I've been feeling very lonely lately.
And when I think about it, I'm not logging any more "alone time" than usual, which makes me wonder, "Why am I lonely now, as opposed to sometime last month or last year or whenever?".
I'm checking my cell phone every 10 or 15 minutes, logging on constantly to see if I've gotten an email, or whether anyone's online to talk to. Wanting to call someone on the phone, but not knowing who to call, or even what I'd want to say.
But that's just how I'm feeling right now. I'm not really any more "separate" than I was last week, or the week before that, or the week before that.
Print ad auditions are a real problem for me.
I don't mean that I can't do them, that I "screw them up" somehow. Cause there's not much to "screw up", really–You go in, they take your picture, you leave, and that's pretty much it.

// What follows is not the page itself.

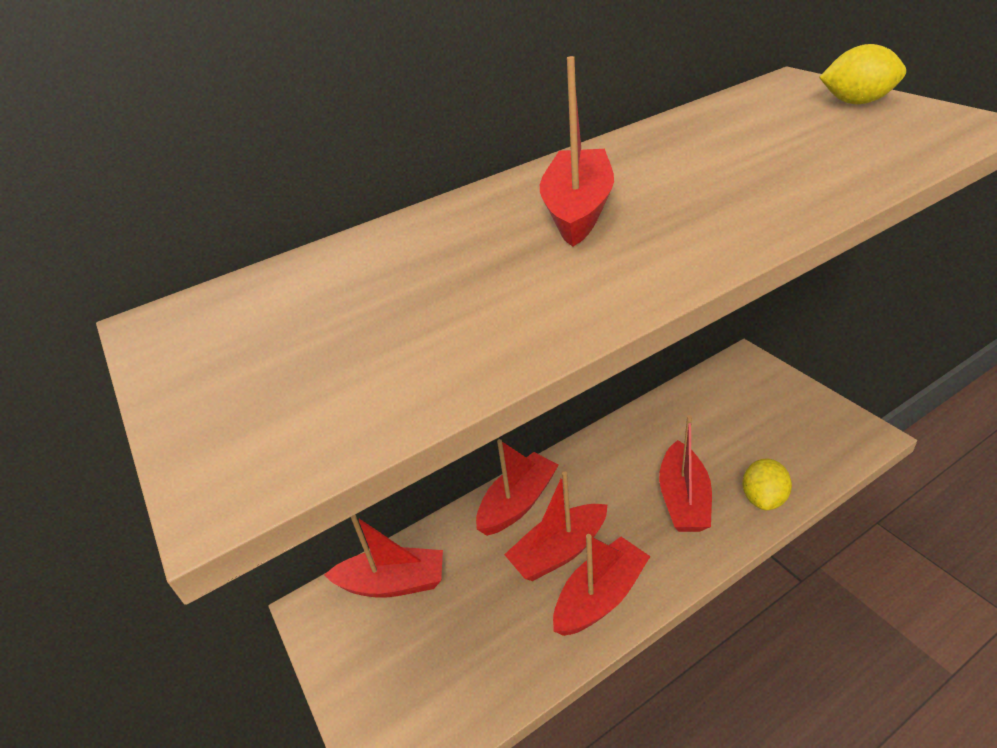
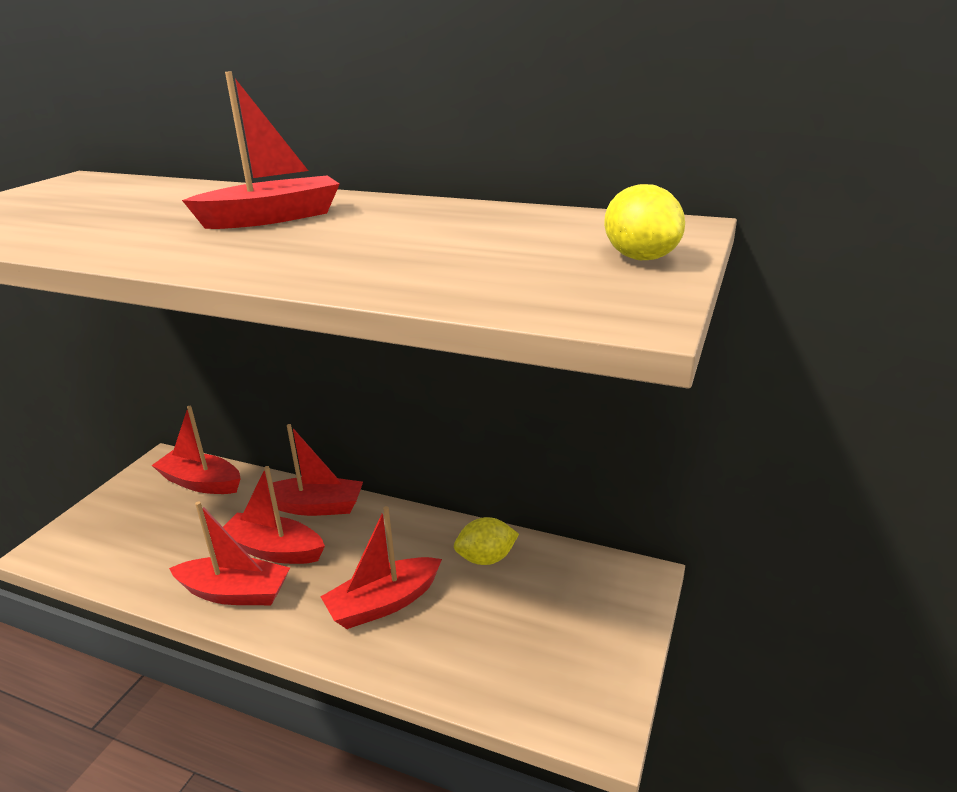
camera: 50 degrees right, 10 degrees down
red boat [324,515,443,598] -> red boat turned 150 degrees clockwise [151,406,241,494]
yellow lemon [742,458,792,510] -> yellow lemon moved to [454,517,519,565]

And there's the rub: There's nothing you can do about it, there's no "acting" involved, and the outcome feels even more out of your hands than a regular audition, where you can convince yourself that you might sway them with your awesome talent.

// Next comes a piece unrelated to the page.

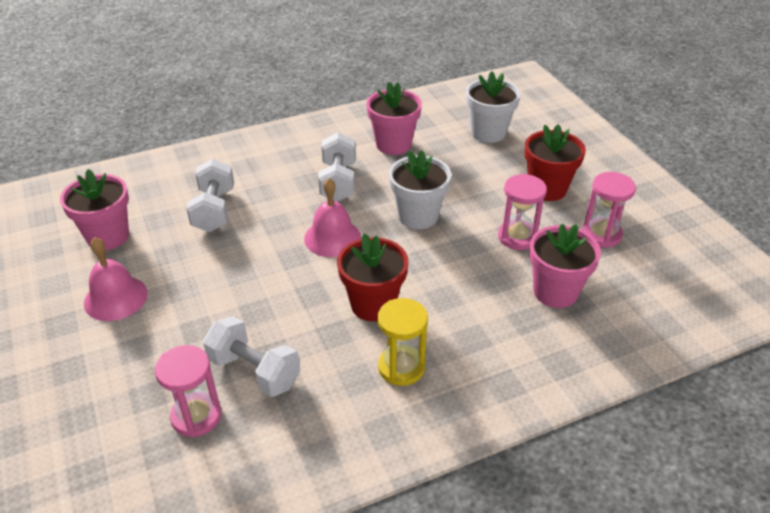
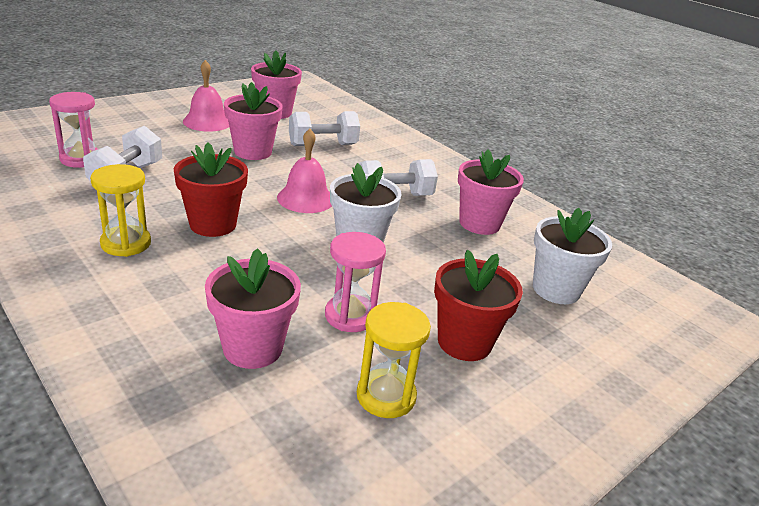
camera: 70 degrees right, 10 degrees down
pink hourglass [582,172,636,248] -> yellow hourglass [357,302,431,418]
none -> pink flower pot [224,82,283,160]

I've never booked one of these things, and I always leave feeling pretty deflated, like "What was the point of that?".
It's tempting to call JS and say "I don't want to go out for print stuff anymore", but I can' t be in the business of limiting my opportunities–For all I know, my "big chance" will come when some casting director says "Hey, I saw this weird looking guy in a magazine ad the other day who'd be perfect for the Tarantino project...".

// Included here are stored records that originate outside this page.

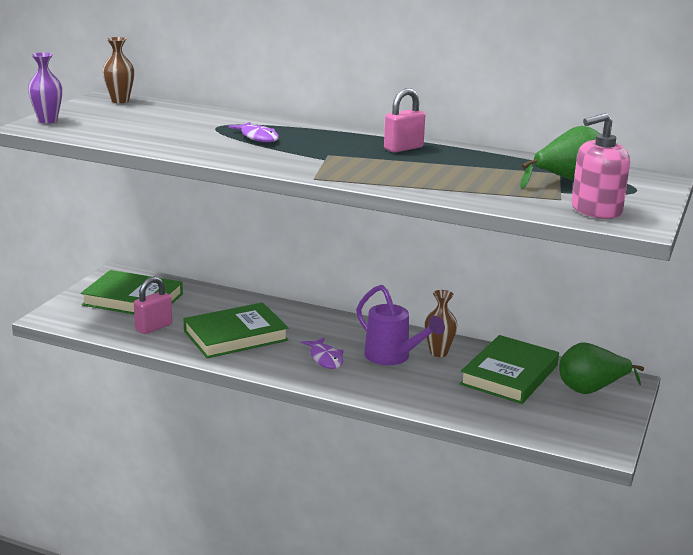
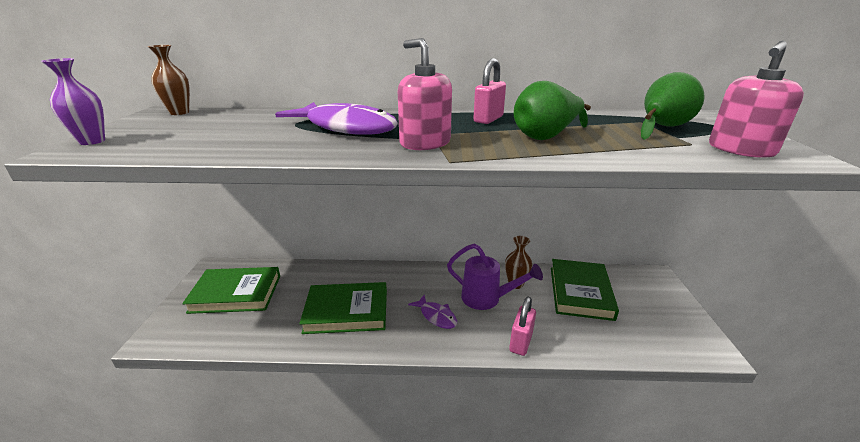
camera: 20 degrees left, 5 degrees up
pink padlock [134,276,172,334] -> pink padlock moved to [509,297,536,356]
green book [183,302,289,358] -> green book turned 45 degrees clockwise [299,282,387,334]
purple fish [228,122,279,142] -> purple fish [275,102,398,135], size x1.97
green pear [559,343,644,394] -> green pear moved to [514,81,591,140]
none -> pink soap dispenser [398,38,452,150]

Got my confirmation in the mail for the "Legal Forms" class in April.
The initial Notary class is on the 28th of next month, I think from 9:00-2:00 (Or maybe 2:30).
I'm taking that day off from work, because I want it to be a day of celebration, and if I have to sit in a classroom for five hours, trying to absorb what will probably be pretty dull material, then slog through a day at the bookstore till 11:30 p.m., the last thing I'll be feeling by the end is "celebratory".
I signed up for the second class assuming I'll pass the first one (Which is a pre-requisite. I think you also have to be a licensed Notary at that point). I'm sure it'll be fine–I have to assume there are dumber people than me out there who are Notary Publics.
Apparently, there's been another sighting of the "Dish Police" commercial...
In the "comments" area, "Ara" writes, "I think it's funny that your nameplate on the ‘Dish' commercial has your real name".
I got a big kick out of that, and it's actually the second time they wanted to use my name in a commercial; the original cut of the HBO spot had me introducing myself as "Jim Hoffmaster, president of the American Watercooler Association" (Before they basically replaced me with a British actress's voiceover).
Apparently, it's a good name for commercials.
I've been thinking, if I plan to make this year my last at the bookstore, that I should start making better use of my monthly credit–One of the better "perks" of the bookstore--and not just use it to buy lunch in the café, or to purchase the odd magazines or mass-market paperbacks
To that end, yesterday I bought a DVD of One Flew Over The Cuckoo's Nest, one of my all-time favorite films.
It doesn't have a lot of extras, but I just finished watching the movie, and a "making of" documentary, and when I get home from work tonite, I'll probably watch the commentary (With Milos Foreman and the two producers, Saul Zaentz and Michael Douglas).
When I first saw the movie, a million years ago, of course I fantasized that I was "R.P. McMurphy", but as I watched the movie this morning, I realized that I'd be more likely to be cast as the guy who just says "I'm tired...I'm tired..." all the time (Or in another 10 or 15 years, the old guy you see dancing around the ward).
I know I'm not likely to be a "star", but just a "working actor", scrambling for any gig I can get. But I hope, in whatever career I have for however long I have it, there'll be two or three things I can look at with real pride, and say "I was a really important part of that project".
I also bought a DVD of Stevie Ray Vaughan, of the two shows he did for "Austin City Limits". Watching the show from 1983, I found myself regretting that I never got to see him live. I have a feeling that would be the kind of thing you'd remember all your life.
Well, I'm having another one of those "spirit is willing, but the flesh is weak" times. I could write for days right now–And feel like I've hardly scratched the surface of what I'd like to say–but I'm losing consciousness here, and need to catch a nap before heading out to get some groceries, then getting ready for work.